I was joking about this sort of with my writing buddy Vivian recently in the context of beefing up our critique group, but you know how brains can be. Once you think or say something it’s out there, and once it’s out there it starts to take a life of its own.
What I said was “Let’s start a band!” Because that’s sort of what pulling together a crit group together is like, right? A bunch of people with different backgrounds and approaches to playing their particular writing instruments coming together for a common goal. More or less. We’re looking for a couple new members to help us rock our manuscripts into the best publishable books.
But metaphors aside, I started thinking about how in history there were these times when people would band together and create something so much larger than the sum of their parts. How do talented people find one another? It can’t simply be a question of right-place-right-time and it can’t only be that talented people will always be drawn to one another. And you can’t just want it, or somehow want it more than anyone else, because how many have tried and failed from trying too hard? Is it fate?
Those who know me, or have at least read the tab explaining the name of this blog, will understand my love of Vonnegut. Though it was not a new idea in this or any culture, his explanation of a karass as a group of people coming together for a common goal best explained this underlying sense I had that there was a band out there for me. I’ve had this sense, this feeling, since the 7th grade and you might have thought that the feeling would have faded in the last 35 years, but no.

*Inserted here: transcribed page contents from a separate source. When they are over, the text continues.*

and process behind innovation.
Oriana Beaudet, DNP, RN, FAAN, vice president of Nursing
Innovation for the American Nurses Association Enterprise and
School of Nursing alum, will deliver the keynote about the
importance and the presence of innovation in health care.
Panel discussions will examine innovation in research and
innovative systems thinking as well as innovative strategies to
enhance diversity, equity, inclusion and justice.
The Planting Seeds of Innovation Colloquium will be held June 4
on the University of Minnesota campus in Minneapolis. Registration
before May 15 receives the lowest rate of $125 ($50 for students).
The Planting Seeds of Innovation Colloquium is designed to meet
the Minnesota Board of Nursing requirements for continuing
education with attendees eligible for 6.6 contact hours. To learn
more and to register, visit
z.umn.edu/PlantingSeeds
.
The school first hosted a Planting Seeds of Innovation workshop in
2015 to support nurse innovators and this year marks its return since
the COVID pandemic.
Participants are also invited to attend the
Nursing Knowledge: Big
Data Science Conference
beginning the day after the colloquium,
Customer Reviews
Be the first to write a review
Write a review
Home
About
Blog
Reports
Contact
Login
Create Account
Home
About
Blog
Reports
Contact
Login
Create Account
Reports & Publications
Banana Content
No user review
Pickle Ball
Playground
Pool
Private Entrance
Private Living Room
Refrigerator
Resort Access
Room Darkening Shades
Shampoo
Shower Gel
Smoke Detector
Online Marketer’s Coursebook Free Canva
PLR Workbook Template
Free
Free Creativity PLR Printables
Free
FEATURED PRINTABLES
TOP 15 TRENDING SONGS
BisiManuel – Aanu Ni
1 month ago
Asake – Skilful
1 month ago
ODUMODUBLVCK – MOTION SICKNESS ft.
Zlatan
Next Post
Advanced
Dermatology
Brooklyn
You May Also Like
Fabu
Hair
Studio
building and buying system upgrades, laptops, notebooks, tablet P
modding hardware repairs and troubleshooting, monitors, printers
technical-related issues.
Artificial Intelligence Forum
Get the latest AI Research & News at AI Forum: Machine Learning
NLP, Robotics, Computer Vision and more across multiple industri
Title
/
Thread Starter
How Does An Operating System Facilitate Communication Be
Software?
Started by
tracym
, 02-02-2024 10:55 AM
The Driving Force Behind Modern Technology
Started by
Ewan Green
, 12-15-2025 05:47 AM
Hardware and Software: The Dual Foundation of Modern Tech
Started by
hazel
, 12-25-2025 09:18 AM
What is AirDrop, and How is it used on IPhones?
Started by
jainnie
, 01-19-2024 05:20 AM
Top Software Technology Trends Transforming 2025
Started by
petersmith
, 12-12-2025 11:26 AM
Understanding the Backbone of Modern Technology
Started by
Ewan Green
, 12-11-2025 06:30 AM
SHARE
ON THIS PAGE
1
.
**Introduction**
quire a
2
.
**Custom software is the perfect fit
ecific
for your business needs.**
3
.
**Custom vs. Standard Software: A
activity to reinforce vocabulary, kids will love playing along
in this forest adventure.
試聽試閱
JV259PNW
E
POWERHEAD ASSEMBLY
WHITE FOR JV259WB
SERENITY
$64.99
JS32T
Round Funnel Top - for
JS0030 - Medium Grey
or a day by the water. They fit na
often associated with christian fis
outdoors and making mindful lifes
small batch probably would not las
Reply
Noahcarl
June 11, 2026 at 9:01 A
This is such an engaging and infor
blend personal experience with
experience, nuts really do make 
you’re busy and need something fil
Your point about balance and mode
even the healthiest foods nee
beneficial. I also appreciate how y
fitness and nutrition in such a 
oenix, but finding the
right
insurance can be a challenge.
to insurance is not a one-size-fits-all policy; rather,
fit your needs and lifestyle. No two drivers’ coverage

Though it’s often expressed in terms of musicians and bands, what I’ve more been drawn to were communities that were a little more theatrical. The Monty Python troupe, the initial creators of The National Lampoon, the Comedia delle Arte. Humor, yes, but it wasn’t the theatrics. There was some mysterious glue that not only would bring these people together but pushed them toward creating something… not just something that wasn’t there before but something different.
That keeps me up some nights, that different. Everyone wants to create something different, something unique in their art or craft. Beyond voice, beyond style, something that people can point to as a clear demarcation between before and after.
What in the world of storytelling can truly be created that’s both different and yet popular, different and familiar? What new school of style or format? I can’t help but think that I’m carrying around a piece of something larger. There’s a point where the kid playing bass all by himself in the basement thinks maybe there are some kids in the neighborhood who don’t just want a band but want to change the world, even if they don’t really know that’s what they want or how it’s going to happen.
As much as I want that, the reality is that writing is so far from a band or a company or a troupe. It is a solitary endeavor, where even if you could pull together a band of authors all the real work would be taking place in the head or while staring at a computer screen. I suppose a closer analogy would be an art movement with a bunch of like-minded folks creating with similar influences, or from an organized manifesto…
No, I want a band. A band of writers. I want to rock and I want to change the world. I’ve got my instrument and I’m pretty sure its in tune. Who’s in, and where do we practice?